An analysis recently released for Equal Pay Day shows just how much the gender-based wage gap is costing Hawaii women and their families. Women who are employed full time in Hawaii are paid just 83 cents for every dollar paid to men, amounting to a yearly gap in wages of $7,708. That means that Hawaii women lose a combined total of more than $1.5 billion every year — money that could strengthen the state economy and provide critical support to the nearly 57,000 Hawaii households headed by women.
The analysis was conducted by the National Partnership for Women & Families. Hawaii has the 44th largest cents-on-the-dollar gap among all states. The full report can be viewed at nationalpartnership.org/gap.
“Unfair wages cause real and lasting harm to women, the families they support, and to our economy. With women making up nearly half the workforce and serving as essential breadwinners in two-thirds of households, it’s time to finally put ‘Mad Men’-era wage policies in the past,” said Debra L. Ness, president of the National Partnership for Women & Families. “As this analysis shows, when women and their families lose thousands of dollars in critical income each year, they have significantly less money to spend on food, gas, rent and other basic necessities, and the consequences for their families and our state and national economies can be devastating.”

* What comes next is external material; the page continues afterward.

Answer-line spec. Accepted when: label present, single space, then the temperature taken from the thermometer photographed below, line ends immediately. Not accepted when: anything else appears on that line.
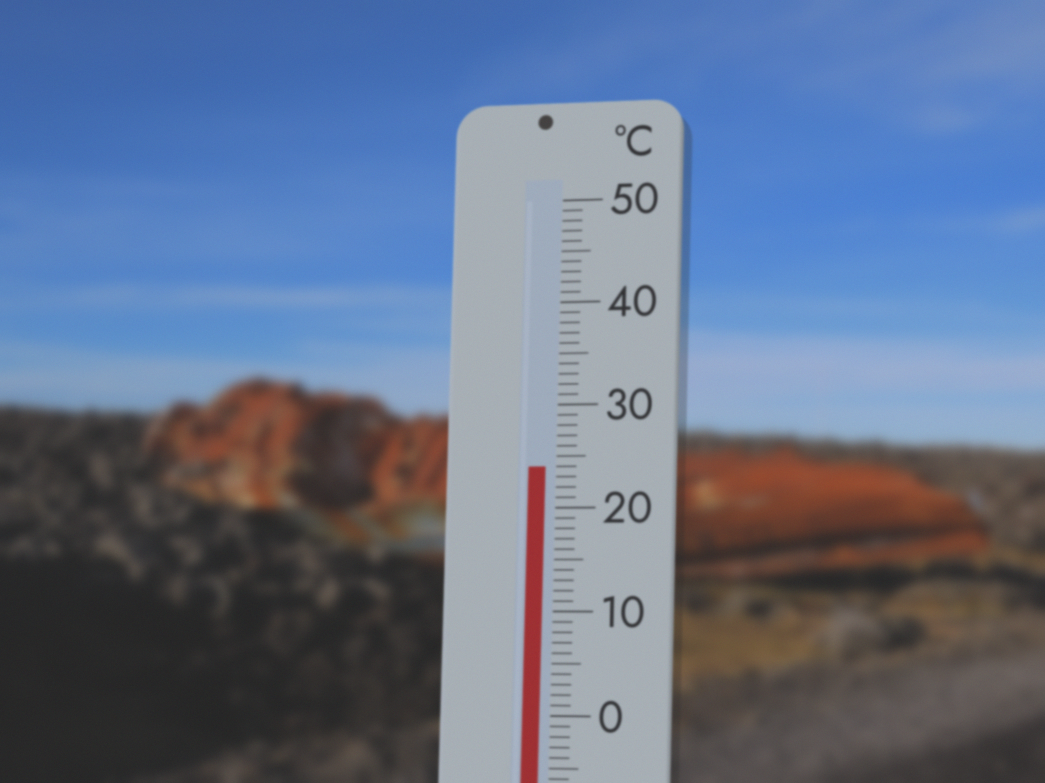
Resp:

According to the analysis, if the gap between men’s and women’s wages were eliminated, each full-time working woman in Hawaii could afford to pay for food for 1.1 more years, pay mortgage and utilities for three more months, pay rent for six more months, or buy 1,800-plus more gallons of gas. These basic necessities would be especially important for the 22 percent of Hawaii’s women-headed households currently living below the poverty level.